L’araignée de Noël

Tiré du magazine paroissial L’Essentiel, secteur Vallée d’Illiez (VS), décembre 2020

Conte de Alix Noble Burnand / rapporté par Francine Premand

Il faut reconnaître que son restaurant était connu loin à la ronde, et qu’on venait y manger de partout. Il réussissait particulièrement bien les poulets farcis aux dattes et aux olives, sur lit de poireaux et relevés d’une petite sauce au vin doux. Il servait ça avec un vin du pays, râpeux à souhait. Donc, c’était une bonne affaire en temps normal. Mais ces jours, c’était la panique ! Il devait être au four et au moulin, on ne trouvait plus un poulet dans toute la région et son restaurant ne désemplissait pas. Si au moins il avait pu compter sur quelqu’un de sérieux pour l’aider. Mais vraiment, les esclaves n’étaient plus ce qu’ils avaient été… ! Il fallait tout le temps être derrière eux, les surveiller pour que tout soit fait correctement… La clientèle a droit à des égards… surtout celle qui paie bien. 

Il avait ce soir-là tout le gratin de la garnison qui avait réservé une table. Dix-sept personnes. 

Il avait décidé d’installer leur table dans une petite salle à l’écart… comme ça, ils ne dé-
rangeraient personne, et per­sonne ne serait choqué qu’il les reçoive chez lui. Pour gagner du temps, il avait préparé la table le soir d’avant. Il allait y aller, pour vérifier que tout était en ordre, quand un client ventripotent et furieux déboula en bas des escaliers en clamant que c’était une honte, qu’il n’avait jamais vu ça dans un hôtel de cette catégorie.

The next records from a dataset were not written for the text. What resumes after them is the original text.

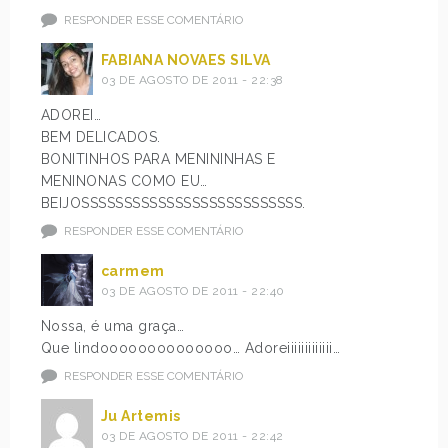
RESPONDER ESSE COMENTÁRIO
FABIANA NOVAES SILVA
03 DE AGOSTO DE 2011 - 22:38
ADOREI…
BEM DELICADOS.
BONITINHOS PARA MENININHAS E
MENINONAS COMO EU…
BEIJOSSSSSSSSSSSSSSSSSSSSSSSSSS.
RESPONDER ESSE COMENTÁRIO
carmem
03 DE AGOSTO DE 2011 - 22:40
Nossa, é uma graça…
Que lindoooooooooooooo… Adoreiiiiiiiiiiiii…
RESPONDER ESSE COMENTÁRIO
Ju Artemis
03 DE AGOSTO DE 2011 - 22:42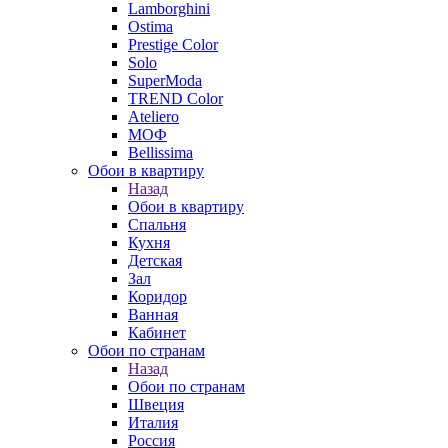
Lamborghini
Ostima
Prestige Color
Solo
SuperModa
TREND Color
Ateliero
МОФ
Bellissima
Обои в квартиру
Назад
Обои в квартиру
Спальня
Кухня
Детская
Зал
Коридор
Ванная
Кабинет
Обои по странам
Назад
Обои по странам
Швеция
Италия
Россия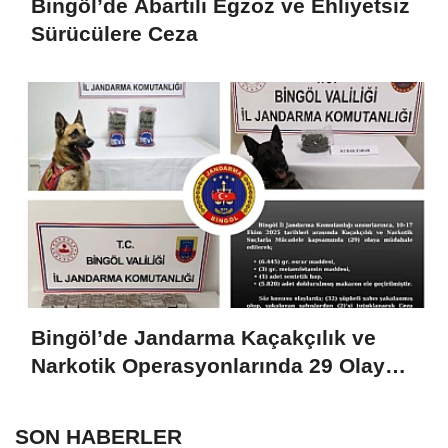
Bingöl’de Abartılı Egzoz ve Ehliyetsiz
Sürücülere Ceza
Bingöl’de Jandarma Kaçakçılık ve
Narkotik Operasyonlarında 29 Olaya
Müdahale Etti
SON HABERLER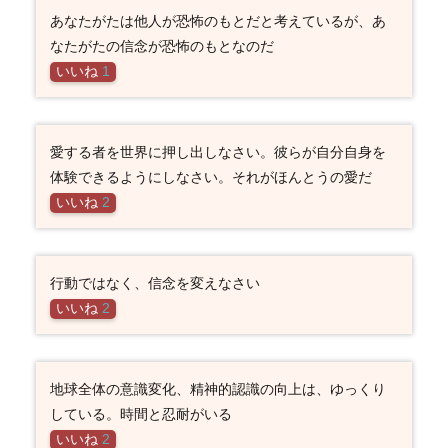
あなたがたは他人が恐怖のもとだと考えているが、あ
なたがたの信念が恐怖のもとなのだ
いいね
1
愛する者を世界に押し出しなさい。彼らが自分自身を
体験できるようにしなさい。それがほんとうの愛だ
いいね
2
行動ではなく、信念を変えなさい
いいね
2
地球全体の意識変化、精神的認識の向上は、ゆっくり
している。時間と忍耐がいる
いいね
2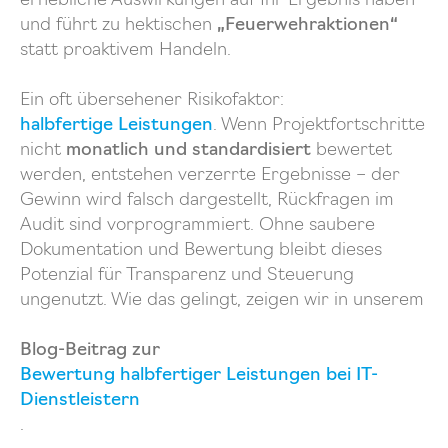
erhebliche Auswirkungen auf Ihr Ergebnis haben
und führt zu hektischen
„Feuerwehraktionen“
statt proaktivem Handeln.
Ein oft übersehener Risikofaktor:
halbfertige Leistungen
. Wenn Projektfortschritte
nicht
monatlich und standardisiert
bewertet
werden, entstehen verzerrte Ergebnisse – der
Gewinn wird falsch dargestellt, Rückfragen im
Audit sind vorprogrammiert. Ohne saubere
Dokumentation und Bewertung bleibt dieses
Potenzial für Transparenz und Steuerung
ungenutzt. Wie das gelingt, zeigen wir in unserem
Blog-Beitrag zur
Bewertung halbfertiger Leistungen bei IT-
Dienstleistern
.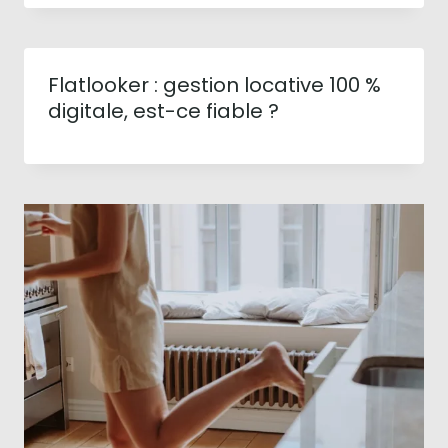
Flatlooker : gestion locative 100 %
digitale, est-ce fiable ?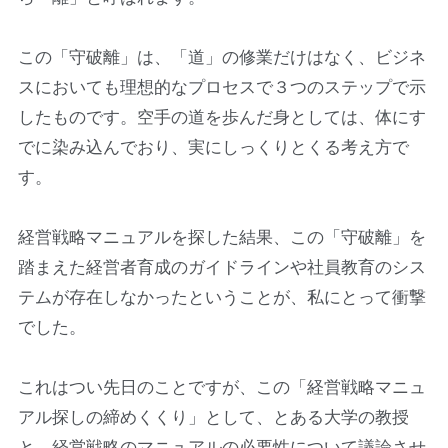
この「守破離」は、「道」の修業だけはなく、ビジネ
スにおいても理想的なプロセスで３つのステップで示
したものです。空手の道を歩んだ身としては、体にす
でに染み込んでおり、実にしっくりとくる考え方で
す。
経営戦略マニュアルを探した結果、この「守破離」を
踏まえた経営者育成のガイドラインや社員教育のシス
テムが存在しなかったということが、私にとって衝撃
でした。
これはつい先日のことですが、この「経営戦略マニュ
アル探しの締めくくり」として、とある大学の教授
と、経営戦略のマニュアルの必要性について議論させ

Il courut dans la chambre du client furieux et découvrit, en effet, qu’une magnifique araignée bien velue avait élu domicile sur l’oreiller et commençait à lancer ses fils pour tisser sa toile. Le restaurateur, furieux, se mit à chasser l’animal à coups de torchon vengeur, dans toute la pièce. L’araignée fila le plus vite possible et disparut par une fente du parquet.

La fente s’ouvrait, un étage plus bas sur le plafond d’une petite salle. Juste sous l’araignée, s’étalait une table, nappée, fleurie, décorée, avec des couverts en argent, des gobelets en étain et des serviettes qui s’ouvraient en corolle…

Est-ce qu’une araignée est capable de sentiments en général et de sentiments de vengeance en particulier ? Je ne le sais. En tout cas, quand, un peu plus tard, le patron du restaurant fit entrer dans la petite salle réservée tous les gradés que comptait la garnison, il faillit avoir une attaque…Tous les gobelets, les services, les serviettes, les assiettes étaient recouverts d’une fine lingerie subtile, d’une toile légère et vaporeuse, comme si des siècles avaient passé en une heure…, et l’araignée, au beau milieu de la toile, semblait braver le patron. Au premier hurlement de rage, elle fila, fila, remonta le long du fil qui lui avait servi à descendre, s’enfila le long d’un parquet, puis déboucha par une fente, à l’extérieur. Elle se laissa glisser sur le sol, traversa la rue de sa démarche ronde et directe, manqua de justesse de se faire écraser par la sandale d’un homme, puis par le sabot de son âne, remonta le mur de l’autre côté de la rue, grimpa le long d’un figuier aux longues branches basses et se laissa glisser à travers les branches et la paille d’un vieux toit de cabane.

Elle observa tout, chercha le meilleur endroit et s’installa avec le soin maniaque de toute araignée digne de ce nom. Puis au fil de la nuit qui suivit, elle déposa sur la barbe sévère de l’homme qui ne dormait pas, un fil blanc comme un cheveu et tendre comme l’âge. Sur la tête de la femme, toute tranquille maintenant, elle cisela un diadème de perles soyeuses et nacrées, digne de la mère d’un roi sans royaume. Sur le corps de l’enfant, elle tissa une couverture aérienne et douce, plus fine que la soie. Puis elle fila jusque vers la petite fenêtre où elle fila, d’un fil tout spécial, une étoile à six branches, pareille à celle qui se dessinait dans le ciel…

Mais son étoile à elle, miracle de la nuit de Noël, était d’un beau fil doré !!!